The spine is made up of 24 bones, called vertebrae, which are stacked on top of one another. These bones connect to protect the spinal cord. Muscles, ligaments, nerves and intervertebral discs are also part of your spine.
What causes lumbar spinal stenosis?
Arthritis refers to degeneration of any joint in the body and is the most common cause of spinal stenosis. As a spinal disc degenerates and loses water content arthritis can result. The cartilage that covers and protects the joints begins to wear away.
If the cartilage wears away completely, it can result in bone rubbing on bone. To make up for the lost cartilage, your body may respond by growing new bone in your facet joints to help support the vertebrae. Over time, this bone overgrowth-called spurs-may narrow the space for the nerves to pass through.
Symptoms of lumbar spinal stenosis
- Discomfort in your back, buttocks and legs
- Pain, cramping or weakness when you walk
- Less pain while sitting or leaning forward
- Pain when running or golfing
To determine whether you have lumbar spinal stenosis, your physician will ask you for a complete medical history and conduct a physical examination. Other tests which may be ordered to confirm your diagnosis include: X-ray, MRI or in rare cases, a CT scan.
How is lumbar spinal stenosis treated?
Once someone develops pain from lumbar stenosis they most commonly tend to have that pain unless it is treated. Roughly 10 percent of patients may have a spontaneous recovery and another 20 percent may have some worsening over time. The remaining 70 percent tend to have symptoms that do not particularly improve or worsen over time.

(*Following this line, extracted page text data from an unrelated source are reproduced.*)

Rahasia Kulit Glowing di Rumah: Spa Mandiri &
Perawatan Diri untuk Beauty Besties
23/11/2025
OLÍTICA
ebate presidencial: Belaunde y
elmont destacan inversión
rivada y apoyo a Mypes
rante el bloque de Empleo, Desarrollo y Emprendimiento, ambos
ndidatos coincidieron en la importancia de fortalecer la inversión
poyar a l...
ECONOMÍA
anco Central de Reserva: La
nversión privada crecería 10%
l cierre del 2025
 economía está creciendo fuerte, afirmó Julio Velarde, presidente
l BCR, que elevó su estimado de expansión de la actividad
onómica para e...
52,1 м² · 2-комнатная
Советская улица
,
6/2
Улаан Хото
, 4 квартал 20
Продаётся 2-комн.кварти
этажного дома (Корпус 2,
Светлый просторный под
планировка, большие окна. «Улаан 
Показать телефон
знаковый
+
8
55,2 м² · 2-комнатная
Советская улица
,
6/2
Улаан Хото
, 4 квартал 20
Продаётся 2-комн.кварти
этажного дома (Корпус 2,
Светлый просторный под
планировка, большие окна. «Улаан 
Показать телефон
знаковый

Developing a paralysis or nerve injury is very rare unless someone has severe narrowing around their nerves or had a sudden injury.
- Oral steroids
- Nerve medications
- Over the counter pain medication
- Spinal injections
- Physical Therapy exercises
The surgeries for lumbar stenosis are very effective for reducing or eliminating the pain that stems from pressure on the nerves. Many patients choose surgery when they have not had relief from the other nonsurgical treatments. The most common surgery is called a laminectomy.

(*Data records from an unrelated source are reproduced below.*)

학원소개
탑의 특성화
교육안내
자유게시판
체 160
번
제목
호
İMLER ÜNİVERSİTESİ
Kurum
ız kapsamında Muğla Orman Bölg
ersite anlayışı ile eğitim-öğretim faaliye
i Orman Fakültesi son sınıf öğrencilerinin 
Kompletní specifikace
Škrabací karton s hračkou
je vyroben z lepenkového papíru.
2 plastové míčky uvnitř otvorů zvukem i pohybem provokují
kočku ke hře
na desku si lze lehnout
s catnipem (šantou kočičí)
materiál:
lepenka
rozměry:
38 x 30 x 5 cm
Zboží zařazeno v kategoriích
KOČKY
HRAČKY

Surgeons are different in their protocols for recovery. In general, it is acceptable to walk up to several miles a day immediately following surgery. Some physicians recommend a course of physical therapy and strengthening two weeks after surgery. During this time, there are still limitations on bending, lifting and twisting. All restrictions are lifted approximately six weeks after surgery.